In 1992, The Federal Reserve Bank of Boston released a study showing that Black and Latino mortgage applicants are 60 percent more likely to be turned down for loans than whites, even when they share similar employment and financial backgrounds. 

According to a 1998 report by the Association of Community Organizations for Reform Now (ACORN), African-American mortgage applicants were rejected 217 percent as often as whites - up from 206 percent in 1995. Latino applicants were denied 183 percent as often as whites - up from 169 percent in 1995.

According to a Department of Housing and Urban Development study, high-cost loans are offered five times more often in Black neighborhoods than in white neighborhoods. Furthermore, homeowners in upper-income Black neighborhoods were twice as likely to receive these sort of loans than homeowners in low-income white neighborhoods. In 1998, 9 percent of home loans in white neighborhoods were high cost compared to 51 percent of loans in Black neighborhoods.

In 2003, we celebrate the 35th anniversary of the 1968 Fair Housing Act. Nonetheless, housing discrimination persists in subtler forms. Minorities still experience discrimination on an individual level as well as through a variety of systematic practices. Realtors who practice racial steering will direct nonwhites to segregated areas or direct whites away from integrated areas. Minority mortgage applicants who are regularly denied loans more often than their white socioeconomic equals will by necessity turn to predatory lenders who charge them higher-cost loans than their credit histories warrant.

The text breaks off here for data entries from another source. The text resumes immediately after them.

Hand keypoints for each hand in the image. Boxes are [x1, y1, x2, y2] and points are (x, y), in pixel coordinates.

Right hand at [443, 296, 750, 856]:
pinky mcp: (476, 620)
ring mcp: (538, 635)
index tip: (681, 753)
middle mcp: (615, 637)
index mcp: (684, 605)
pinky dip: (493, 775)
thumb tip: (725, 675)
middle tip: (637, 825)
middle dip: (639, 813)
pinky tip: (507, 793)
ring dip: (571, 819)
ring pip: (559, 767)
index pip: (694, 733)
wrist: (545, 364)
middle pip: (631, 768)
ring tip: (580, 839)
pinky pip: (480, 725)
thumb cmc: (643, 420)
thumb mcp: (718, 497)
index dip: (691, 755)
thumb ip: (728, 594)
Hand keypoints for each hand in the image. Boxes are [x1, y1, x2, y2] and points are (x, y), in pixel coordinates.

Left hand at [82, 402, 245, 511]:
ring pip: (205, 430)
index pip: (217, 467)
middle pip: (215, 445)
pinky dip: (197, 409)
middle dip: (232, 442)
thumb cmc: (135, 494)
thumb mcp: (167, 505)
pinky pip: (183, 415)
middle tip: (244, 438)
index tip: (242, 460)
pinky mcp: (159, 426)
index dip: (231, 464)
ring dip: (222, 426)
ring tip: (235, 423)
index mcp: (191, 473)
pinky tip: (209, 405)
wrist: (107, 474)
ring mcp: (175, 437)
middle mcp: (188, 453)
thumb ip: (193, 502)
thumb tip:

As long as minorities are still barred from desirable communities and lose out on opportunities to accumulate wealth through rising property values, socioeconomic inequalities between racial groups will continue to be reinforced. Even if individual incidences of discrimination are no longer, the current housing market makes it almost impossible for a family with little or no assets to enter it. As home prices in resource-rich communities continue to rise, low to middle-income families must choose between renting or buying in at-risk, often segregated suburban communities. 

Ironically, defenders of the racial bias in the home lending system will point to the low net worth of minority applicants, even those with high incomes. As George Lipsitz points out, "net worth is almost totally determined by past opportunities for asset accumulation, and therefore is the one figure most likely to reflect the history of discrimination."